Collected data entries
☆ ☆ ☆
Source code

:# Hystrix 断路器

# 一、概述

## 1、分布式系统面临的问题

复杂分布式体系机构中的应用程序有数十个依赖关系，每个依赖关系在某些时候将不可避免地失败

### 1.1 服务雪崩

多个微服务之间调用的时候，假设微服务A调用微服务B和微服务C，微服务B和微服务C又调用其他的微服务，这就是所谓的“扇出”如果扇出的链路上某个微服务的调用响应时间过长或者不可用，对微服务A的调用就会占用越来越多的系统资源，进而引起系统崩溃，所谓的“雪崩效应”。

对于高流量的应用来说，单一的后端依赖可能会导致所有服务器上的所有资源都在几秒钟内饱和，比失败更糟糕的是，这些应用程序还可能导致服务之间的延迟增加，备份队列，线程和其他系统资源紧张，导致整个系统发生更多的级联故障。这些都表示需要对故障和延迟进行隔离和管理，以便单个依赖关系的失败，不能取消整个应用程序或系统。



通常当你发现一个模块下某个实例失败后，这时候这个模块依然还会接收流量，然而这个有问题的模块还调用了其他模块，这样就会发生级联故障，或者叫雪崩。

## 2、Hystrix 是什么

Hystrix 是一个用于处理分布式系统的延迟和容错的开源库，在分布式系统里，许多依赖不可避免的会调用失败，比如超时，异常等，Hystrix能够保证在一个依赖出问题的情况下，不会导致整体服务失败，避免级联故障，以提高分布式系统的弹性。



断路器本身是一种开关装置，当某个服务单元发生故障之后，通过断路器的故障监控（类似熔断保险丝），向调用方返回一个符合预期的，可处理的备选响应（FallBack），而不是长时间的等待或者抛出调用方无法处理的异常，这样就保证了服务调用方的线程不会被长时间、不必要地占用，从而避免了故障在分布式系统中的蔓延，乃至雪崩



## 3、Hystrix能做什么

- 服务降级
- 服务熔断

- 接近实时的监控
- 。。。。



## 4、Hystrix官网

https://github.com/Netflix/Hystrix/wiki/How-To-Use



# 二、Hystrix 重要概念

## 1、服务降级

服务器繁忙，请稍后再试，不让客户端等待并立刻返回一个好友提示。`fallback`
☆ ☆ ☆
Goal of the exercise – Turn the lines above into a numbered list, leaving out the blank ones.

Response to the task –
1. Source code
2. :# Hystrix 断路器
3. # 一、概述
4. ## 1、分布式系统面临的问题
5. 复杂分布式体系机构中的应用程序有数十个依赖关系，每个依赖关系在某些时候将不可避免地失败
6. ### 1.1 服务雪崩
7. 多个微服务之间调用的时候，假设微服务A调用微服务B和微服务C，微服务B和微服务C又调用其他的微服务，这就是所谓的“扇出”如果扇出的链路上某个微服务的调用响应时间过长或者不可用，对微服务A的调用就会占用越来越多的系统资源，进而引起系统崩溃，所谓的“雪崩效应”。
8. 对于高流量的应用来说，单一的后端依赖可能会导致所有服务器上的所有资源都在几秒钟内饱和，比失败更糟糕的是，这些应用程序还可能导致服务之间的延迟增加，备份队列，线程和其他系统资源紧张，导致整个系统发生更多的级联故障。这些都表示需要对故障和延迟进行隔离和管理，以便单个依赖关系的失败，不能取消整个应用程序或系统。
9. 通常当你发现一个模块下某个实例失败后，这时候这个模块依然还会接收流量，然而这个有问题的模块还调用了其他模块，这样就会发生级联故障，或者叫雪崩。
10. ## 2、Hystrix 是什么
11. Hystrix 是一个用于处理分布式系统的延迟和容错的开源库，在分布式系统里，许多依赖不可避免的会调用失败，比如超时，异常等，Hystrix能够保证在一个依赖出问题的情况下，不会导致整体服务失败，避免级联故障，以提高分布式系统的弹性。
12. 断路器本身是一种开关装置，当某个服务单元发生故障之后，通过断路器的故障监控（类似熔断保险丝），向调用方返回一个符合预期的，可处理的备选响应（FallBack），而不是长时间的等待或者抛出调用方无法处理的异常，这样就保证了服务调用方的线程不会被长时间、不必要地占用，从而避免了故障在分布式系统中的蔓延，乃至雪崩
13. ## 3、Hystrix能做什么
14. - 服务降级
15. - 服务熔断
16. - 接近实时的监控
17. - 。。。。
18. ## 4、Hystrix官网
19. https://github.com/Netflix/Hystrix/wiki/How-To-Use
20. # 二、Hystrix 重要概念
21. ## 1、服务降级
22. 服务器繁忙，请稍后再试，不让客户端等待并立刻返回一个好友提示。`fallback`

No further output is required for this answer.